**分析用テキスト**.
┄┄┄┄┄┄
接客とライブ感に挑戦のIY

「MEAT CONCIERGE」コーナーの設置

ヨーカドーの精肉は野菜コーナーに続く位置に配置されている。これは三ノ輪店でも同様で食生活が洋食や肉食になったことに対応していると思われる。
その中でも牛肉からスタートするのではなく、客導線にしたがって「加工肉、挽肉、鶏肉、豚肉、牛肉」の順番に今までの売場作りとは逆ということに注目したい。
また、ハムソー売場の前(野菜売り場との境)には玉子コーナーが存在する。
店内のマグネットの使い方が非常に興味深いため、継続して客入りの推移は観察したい。
レイアウトはアリオ柏のものであるが、中央に中島で対面売場を設けている。
ここには「Meat Conciergeコーナー」を設置し、メニュー提案とともに試食販売を行っている。従業員が消費者に直接話しかけながら商品を売り込んでいる。
壁面多段ケースには豚、鶏、挽肉コーナーが存在するが、それぞれに銘柄コーナーをきっちりと設けて訴求している。
挽肉コーナー横にはハンバーグコーナーを設けている。

昔ながらの対面売場が新ライブ感を実現!

30年前にはよく見かけた精肉の対面売場。
従業員に話しかけないとお肉が買えないだけでなく、量目も伝えなければならないため、最近の主婦からは懸念されてきた。
その精肉の対面売場が、アリオの精肉コーナーに設置された。

壁面ケースで、セルフトレー販売を行いながら、センターで対面売場での「量り売り」も実施している。
「対面売場」は常に従業員が対応する必要があり、経費節約志向の最近の流れから下火であったが、アリオでは人員を確保して対応。
┄┄┄┄┄┄
**データセット**.
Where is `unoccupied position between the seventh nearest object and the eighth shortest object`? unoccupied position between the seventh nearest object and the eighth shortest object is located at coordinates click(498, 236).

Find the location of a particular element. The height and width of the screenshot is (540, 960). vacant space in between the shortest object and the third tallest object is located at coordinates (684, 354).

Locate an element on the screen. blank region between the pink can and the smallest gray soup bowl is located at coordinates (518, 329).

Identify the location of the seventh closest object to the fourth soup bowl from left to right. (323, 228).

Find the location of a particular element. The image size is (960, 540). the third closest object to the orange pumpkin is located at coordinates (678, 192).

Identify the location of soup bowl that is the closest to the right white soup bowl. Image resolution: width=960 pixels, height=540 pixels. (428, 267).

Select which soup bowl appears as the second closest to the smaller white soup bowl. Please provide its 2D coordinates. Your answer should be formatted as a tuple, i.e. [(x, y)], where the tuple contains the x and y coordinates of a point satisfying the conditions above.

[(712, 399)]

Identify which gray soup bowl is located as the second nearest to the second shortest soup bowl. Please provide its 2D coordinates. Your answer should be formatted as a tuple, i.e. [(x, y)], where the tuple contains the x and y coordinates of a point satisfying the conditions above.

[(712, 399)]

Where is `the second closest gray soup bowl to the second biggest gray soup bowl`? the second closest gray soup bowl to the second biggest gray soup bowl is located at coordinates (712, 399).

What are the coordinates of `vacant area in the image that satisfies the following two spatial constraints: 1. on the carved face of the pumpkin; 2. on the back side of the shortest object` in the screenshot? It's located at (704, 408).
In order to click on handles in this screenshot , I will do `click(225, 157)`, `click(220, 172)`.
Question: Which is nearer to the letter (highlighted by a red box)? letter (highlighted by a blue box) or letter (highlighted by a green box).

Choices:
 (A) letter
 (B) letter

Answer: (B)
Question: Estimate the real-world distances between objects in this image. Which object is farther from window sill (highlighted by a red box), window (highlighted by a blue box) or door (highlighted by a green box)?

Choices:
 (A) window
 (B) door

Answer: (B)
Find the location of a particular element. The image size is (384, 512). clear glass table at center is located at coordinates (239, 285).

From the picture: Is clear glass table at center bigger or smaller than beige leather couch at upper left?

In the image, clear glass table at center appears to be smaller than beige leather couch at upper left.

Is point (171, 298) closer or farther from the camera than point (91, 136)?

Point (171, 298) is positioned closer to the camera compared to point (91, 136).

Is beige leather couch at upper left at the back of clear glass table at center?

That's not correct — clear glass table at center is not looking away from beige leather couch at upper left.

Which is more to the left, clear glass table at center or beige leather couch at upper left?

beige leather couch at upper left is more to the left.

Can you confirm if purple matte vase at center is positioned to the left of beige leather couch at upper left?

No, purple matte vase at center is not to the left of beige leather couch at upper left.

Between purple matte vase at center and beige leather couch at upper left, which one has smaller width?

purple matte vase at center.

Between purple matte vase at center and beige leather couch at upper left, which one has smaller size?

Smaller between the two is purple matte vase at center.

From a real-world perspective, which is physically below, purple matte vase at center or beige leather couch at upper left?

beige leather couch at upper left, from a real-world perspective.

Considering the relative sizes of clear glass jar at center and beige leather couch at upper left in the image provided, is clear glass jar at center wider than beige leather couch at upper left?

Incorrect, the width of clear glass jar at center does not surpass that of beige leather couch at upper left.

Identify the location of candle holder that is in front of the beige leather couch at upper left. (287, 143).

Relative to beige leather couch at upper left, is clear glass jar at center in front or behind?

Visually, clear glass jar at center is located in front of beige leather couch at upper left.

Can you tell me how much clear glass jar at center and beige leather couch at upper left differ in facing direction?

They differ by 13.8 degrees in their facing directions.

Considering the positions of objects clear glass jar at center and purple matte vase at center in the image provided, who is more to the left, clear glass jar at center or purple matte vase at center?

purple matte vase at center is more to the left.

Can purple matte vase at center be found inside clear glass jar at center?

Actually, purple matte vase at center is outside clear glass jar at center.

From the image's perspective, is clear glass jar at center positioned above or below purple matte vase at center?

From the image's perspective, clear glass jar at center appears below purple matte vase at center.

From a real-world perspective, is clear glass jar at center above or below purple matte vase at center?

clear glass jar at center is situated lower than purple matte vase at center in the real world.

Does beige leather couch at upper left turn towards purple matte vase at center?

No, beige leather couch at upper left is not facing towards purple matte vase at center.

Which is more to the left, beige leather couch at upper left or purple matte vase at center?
┄┄┄┄┄┄
**演習課題**.
#1 分析用テキストのうち、「接客とライブ感に挑戦のIY」から「ながら商品を売り込んでいる。」までを、両端も含めて一字一句違えずに書き写してください。
#2 データセットのうち、「beige leather couch at upper left, from」を含む行から「Incorrect, the width」を含む行までの部分だけを、「clear glass jar」を「frosted glass jar」に置き換え、それ以外は変更せずに示してください。両端の行も対象に含みます。

**解答一覧**.
#1
接客とライブ感に挑戦のIY

「MEAT CONCIERGE」コーナーの設置

ヨーカドーの精肉は野菜コーナーに続く位置に配置されている。これは三ノ輪店でも同様で食生活が洋食や肉食になったことに対応していると思われる。
その中でも牛肉からスタートするのではなく、客導線にしたがって「加工肉、挽肉、鶏肉、豚肉、牛肉」の順番に今までの売場作りとは逆ということに注目したい。
また、ハムソー売場の前(野菜売り場との境)には玉子コーナーが存在する。
店内のマグネットの使い方が非常に興味深いため、継続して客入りの推移は観察したい。
レイアウトはアリオ柏のものであるが、中央に中島で対面売場を設けている。
ここには「Meat Conciergeコーナー」を設置し、メニュー提案とともに試食販売を行っている。従業員が消費者に直接話しかけながら商品を売り込んでいる。

#2
beige leather couch at upper left, from a real-world perspective.

Considering the relative sizes of frosted glass jar at center and beige leather couch at upper left in the image provided, is frosted glass jar at center wider than beige leather couch at upper left?

Incorrect, the width of frosted glass jar at center does not surpass that of beige leather couch at upper left.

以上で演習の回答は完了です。